**DATA SUPPLIED:**
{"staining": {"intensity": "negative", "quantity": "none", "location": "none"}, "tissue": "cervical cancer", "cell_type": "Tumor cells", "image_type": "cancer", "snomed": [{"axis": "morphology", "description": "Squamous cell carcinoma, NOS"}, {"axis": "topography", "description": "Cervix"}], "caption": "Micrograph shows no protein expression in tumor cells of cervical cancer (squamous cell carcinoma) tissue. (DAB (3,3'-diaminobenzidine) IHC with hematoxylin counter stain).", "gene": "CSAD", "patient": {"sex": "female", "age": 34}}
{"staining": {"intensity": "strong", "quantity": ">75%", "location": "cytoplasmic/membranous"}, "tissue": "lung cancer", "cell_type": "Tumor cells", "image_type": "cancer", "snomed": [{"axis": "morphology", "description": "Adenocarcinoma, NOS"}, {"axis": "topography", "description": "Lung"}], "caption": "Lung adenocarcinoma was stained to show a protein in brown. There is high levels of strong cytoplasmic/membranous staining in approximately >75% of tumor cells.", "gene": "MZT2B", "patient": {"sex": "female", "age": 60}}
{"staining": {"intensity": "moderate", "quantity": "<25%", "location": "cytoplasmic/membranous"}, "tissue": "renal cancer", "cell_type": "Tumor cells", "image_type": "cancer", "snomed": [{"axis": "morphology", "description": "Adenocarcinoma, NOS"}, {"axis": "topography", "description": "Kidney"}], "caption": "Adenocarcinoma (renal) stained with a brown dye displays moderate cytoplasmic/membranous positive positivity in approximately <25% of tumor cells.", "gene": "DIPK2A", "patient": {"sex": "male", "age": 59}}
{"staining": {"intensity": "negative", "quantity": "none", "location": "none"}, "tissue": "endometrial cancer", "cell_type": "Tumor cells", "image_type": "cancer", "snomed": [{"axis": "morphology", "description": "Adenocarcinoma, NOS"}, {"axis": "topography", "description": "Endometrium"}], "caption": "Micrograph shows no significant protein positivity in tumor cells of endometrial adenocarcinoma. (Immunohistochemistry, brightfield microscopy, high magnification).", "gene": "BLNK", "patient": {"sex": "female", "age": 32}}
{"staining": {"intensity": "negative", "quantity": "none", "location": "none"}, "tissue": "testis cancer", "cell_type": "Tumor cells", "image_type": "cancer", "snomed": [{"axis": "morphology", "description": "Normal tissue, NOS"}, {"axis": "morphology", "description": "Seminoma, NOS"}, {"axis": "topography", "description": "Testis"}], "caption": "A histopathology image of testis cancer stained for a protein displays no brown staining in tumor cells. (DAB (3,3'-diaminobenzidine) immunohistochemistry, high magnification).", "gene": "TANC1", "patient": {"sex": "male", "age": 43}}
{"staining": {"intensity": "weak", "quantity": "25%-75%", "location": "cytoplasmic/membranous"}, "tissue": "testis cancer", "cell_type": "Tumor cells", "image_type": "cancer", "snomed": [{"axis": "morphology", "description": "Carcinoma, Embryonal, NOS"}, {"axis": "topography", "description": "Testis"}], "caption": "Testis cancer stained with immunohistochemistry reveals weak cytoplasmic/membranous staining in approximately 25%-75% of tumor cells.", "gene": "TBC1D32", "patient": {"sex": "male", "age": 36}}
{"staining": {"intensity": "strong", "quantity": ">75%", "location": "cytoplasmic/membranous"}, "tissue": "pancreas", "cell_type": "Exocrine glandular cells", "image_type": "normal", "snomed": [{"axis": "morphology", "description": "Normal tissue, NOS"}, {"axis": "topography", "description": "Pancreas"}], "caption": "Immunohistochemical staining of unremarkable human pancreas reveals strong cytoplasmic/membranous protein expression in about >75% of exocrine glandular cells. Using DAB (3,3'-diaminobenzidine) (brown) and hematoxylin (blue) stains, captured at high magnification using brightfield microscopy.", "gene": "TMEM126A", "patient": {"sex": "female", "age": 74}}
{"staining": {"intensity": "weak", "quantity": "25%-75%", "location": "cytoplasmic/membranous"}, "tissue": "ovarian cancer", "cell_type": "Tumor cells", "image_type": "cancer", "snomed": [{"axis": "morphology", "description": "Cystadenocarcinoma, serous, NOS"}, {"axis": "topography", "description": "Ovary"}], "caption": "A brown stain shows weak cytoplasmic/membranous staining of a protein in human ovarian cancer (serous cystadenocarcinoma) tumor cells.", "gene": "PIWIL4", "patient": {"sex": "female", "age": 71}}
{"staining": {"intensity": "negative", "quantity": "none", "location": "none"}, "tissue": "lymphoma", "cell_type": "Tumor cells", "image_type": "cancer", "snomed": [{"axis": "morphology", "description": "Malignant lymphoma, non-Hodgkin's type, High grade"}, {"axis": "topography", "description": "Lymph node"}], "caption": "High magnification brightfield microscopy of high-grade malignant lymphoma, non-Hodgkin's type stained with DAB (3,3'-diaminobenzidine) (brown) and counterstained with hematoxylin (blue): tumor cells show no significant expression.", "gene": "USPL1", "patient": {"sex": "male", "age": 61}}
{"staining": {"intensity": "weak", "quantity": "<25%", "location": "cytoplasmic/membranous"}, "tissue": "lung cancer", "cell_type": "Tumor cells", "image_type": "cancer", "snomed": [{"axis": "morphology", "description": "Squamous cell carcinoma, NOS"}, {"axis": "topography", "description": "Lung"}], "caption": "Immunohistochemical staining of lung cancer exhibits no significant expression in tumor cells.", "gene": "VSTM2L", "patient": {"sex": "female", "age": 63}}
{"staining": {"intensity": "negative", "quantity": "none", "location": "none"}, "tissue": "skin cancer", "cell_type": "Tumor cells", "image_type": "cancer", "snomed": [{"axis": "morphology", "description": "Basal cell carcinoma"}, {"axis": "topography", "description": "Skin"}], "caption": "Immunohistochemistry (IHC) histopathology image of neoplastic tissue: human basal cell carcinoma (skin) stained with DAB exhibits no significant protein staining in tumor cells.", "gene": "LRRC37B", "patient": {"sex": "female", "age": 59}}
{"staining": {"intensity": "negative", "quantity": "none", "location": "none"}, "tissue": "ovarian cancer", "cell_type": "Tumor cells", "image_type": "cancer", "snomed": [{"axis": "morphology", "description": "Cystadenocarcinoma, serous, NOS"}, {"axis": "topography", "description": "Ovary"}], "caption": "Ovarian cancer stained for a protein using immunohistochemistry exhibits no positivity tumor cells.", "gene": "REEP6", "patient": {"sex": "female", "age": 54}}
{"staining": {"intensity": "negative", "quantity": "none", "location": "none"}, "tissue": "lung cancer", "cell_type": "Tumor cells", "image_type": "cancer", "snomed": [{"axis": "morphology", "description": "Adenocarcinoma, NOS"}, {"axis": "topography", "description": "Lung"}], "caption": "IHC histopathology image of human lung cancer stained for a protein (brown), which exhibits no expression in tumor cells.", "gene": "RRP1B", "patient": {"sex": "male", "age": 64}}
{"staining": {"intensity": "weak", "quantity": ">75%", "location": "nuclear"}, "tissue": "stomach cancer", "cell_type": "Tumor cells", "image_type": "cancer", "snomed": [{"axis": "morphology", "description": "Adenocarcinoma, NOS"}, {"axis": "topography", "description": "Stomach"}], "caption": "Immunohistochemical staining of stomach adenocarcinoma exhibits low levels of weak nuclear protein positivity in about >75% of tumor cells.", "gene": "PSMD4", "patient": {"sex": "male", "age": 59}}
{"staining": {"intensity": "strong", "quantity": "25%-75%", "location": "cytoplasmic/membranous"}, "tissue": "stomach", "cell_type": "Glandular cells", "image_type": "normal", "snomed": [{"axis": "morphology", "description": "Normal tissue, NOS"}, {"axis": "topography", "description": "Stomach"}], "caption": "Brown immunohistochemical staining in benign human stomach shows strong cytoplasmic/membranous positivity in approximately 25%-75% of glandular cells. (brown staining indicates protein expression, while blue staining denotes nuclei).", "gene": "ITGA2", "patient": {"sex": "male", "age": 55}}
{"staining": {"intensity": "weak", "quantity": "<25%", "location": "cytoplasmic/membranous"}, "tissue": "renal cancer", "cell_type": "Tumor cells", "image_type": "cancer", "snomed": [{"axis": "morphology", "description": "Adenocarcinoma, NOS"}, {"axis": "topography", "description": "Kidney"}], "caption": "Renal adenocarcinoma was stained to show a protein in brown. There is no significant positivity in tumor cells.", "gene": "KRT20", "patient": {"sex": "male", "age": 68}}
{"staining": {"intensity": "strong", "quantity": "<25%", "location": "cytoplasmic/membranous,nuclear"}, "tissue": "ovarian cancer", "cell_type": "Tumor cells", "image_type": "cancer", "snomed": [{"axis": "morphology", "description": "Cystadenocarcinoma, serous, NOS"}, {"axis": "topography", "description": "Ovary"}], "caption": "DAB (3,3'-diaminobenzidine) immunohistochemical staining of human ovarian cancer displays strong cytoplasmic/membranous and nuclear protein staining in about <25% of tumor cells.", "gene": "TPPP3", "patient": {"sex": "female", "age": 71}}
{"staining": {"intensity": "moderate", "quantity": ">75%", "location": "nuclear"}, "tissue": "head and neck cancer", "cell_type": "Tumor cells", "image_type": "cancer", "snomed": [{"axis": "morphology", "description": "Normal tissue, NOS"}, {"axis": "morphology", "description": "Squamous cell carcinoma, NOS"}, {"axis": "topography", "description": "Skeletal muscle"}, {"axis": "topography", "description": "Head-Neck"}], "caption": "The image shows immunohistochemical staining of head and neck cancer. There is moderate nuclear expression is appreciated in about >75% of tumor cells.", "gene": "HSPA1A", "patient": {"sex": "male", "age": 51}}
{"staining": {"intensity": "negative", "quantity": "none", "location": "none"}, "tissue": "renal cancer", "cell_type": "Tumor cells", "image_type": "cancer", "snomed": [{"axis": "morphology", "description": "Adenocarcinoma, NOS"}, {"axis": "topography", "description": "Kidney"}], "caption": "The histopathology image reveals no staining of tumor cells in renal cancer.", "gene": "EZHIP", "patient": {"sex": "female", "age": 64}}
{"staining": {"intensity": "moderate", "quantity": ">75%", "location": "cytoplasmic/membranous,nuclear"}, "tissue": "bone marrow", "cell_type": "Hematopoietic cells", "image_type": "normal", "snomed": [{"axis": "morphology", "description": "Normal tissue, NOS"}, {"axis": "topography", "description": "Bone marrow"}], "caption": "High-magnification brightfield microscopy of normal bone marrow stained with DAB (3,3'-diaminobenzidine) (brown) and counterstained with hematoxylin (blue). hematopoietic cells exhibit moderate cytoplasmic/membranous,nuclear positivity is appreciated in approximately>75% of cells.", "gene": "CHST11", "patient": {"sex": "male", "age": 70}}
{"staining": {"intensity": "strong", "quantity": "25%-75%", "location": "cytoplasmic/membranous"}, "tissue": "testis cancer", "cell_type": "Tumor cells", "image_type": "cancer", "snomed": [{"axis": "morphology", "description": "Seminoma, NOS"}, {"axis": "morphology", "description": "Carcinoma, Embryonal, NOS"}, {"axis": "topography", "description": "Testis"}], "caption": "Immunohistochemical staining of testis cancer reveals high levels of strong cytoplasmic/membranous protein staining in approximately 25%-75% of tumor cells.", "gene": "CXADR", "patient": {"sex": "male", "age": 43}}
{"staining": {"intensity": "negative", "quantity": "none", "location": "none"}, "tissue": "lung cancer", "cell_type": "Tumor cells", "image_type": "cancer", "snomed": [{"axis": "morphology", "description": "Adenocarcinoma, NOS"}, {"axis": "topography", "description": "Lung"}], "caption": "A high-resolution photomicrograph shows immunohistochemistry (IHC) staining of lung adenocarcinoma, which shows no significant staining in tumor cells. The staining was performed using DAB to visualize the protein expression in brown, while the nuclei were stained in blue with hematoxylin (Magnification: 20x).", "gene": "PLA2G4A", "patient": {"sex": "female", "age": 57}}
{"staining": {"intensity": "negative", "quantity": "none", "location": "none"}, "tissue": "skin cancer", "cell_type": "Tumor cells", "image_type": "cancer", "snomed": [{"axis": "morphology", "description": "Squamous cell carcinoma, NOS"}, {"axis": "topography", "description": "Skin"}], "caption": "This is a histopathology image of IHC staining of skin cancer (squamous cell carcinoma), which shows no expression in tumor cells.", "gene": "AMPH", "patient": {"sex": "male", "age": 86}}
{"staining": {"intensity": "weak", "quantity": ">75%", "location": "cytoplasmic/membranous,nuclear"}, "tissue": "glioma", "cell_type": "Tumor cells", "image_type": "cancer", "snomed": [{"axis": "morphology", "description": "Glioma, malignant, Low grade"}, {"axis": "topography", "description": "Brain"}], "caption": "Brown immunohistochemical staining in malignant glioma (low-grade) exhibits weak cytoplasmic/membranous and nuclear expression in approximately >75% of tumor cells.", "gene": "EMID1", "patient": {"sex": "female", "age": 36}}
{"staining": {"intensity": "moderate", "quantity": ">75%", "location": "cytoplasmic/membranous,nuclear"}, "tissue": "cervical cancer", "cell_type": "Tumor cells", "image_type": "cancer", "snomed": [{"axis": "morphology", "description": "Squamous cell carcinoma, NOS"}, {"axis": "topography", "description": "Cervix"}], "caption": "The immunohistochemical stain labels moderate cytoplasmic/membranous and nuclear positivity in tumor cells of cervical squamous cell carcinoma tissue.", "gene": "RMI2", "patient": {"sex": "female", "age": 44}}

**ACTIVITY:**
Reproduce exactly the stretch of the material above that starts at the line with "image of human" and ends at the line with "staining in benign", both included, and nothing else.

**REPLY TO THE EXERCISE:**
{"staining": {"intensity": "negative", "quantity": "none", "location": "none"}, "tissue": "lung cancer", "cell_type": "Tumor cells", "image_type": "cancer", "snomed": [{"axis": "morphology", "description": "Adenocarcinoma, NOS"}, {"axis": "topography", "description": "Lung"}], "caption": "IHC histopathology image of human lung cancer stained for a protein (brown), which exhibits no expression in tumor cells.", "gene": "RRP1B", "patient": {"sex": "male", "age": 64}}
{"staining": {"intensity": "weak", "quantity": ">75%", "location": "nuclear"}, "tissue": "stomach cancer", "cell_type": "Tumor cells", "image_type": "cancer", "snomed": [{"axis": "morphology", "description": "Adenocarcinoma, NOS"}, {"axis": "topography", "description": "Stomach"}], "caption": "Immunohistochemical staining of stomach adenocarcinoma exhibits low levels of weak nuclear protein positivity in about >75% of tumor cells.", "gene": "PSMD4", "patient": {"sex": "male", "age": 59}}
{"staining": {"intensity": "strong", "quantity": "25%-75%", "location": "cytoplasmic/membranous"}, "tissue": "stomach", "cell_type": "Glandular cells", "image_type": "normal", "snomed": [{"axis": "morphology", "description": "Normal tissue, NOS"}, {"axis": "topography", "description": "Stomach"}], "caption": "Brown immunohistochemical staining in benign human stomach shows strong cytoplasmic/membranous positivity in approximately 25%-75% of glandular cells. (brown staining indicates protein expression, while blue staining denotes nuclei).", "gene": "ITGA2", "patient": {"sex": "male", "age": 55}}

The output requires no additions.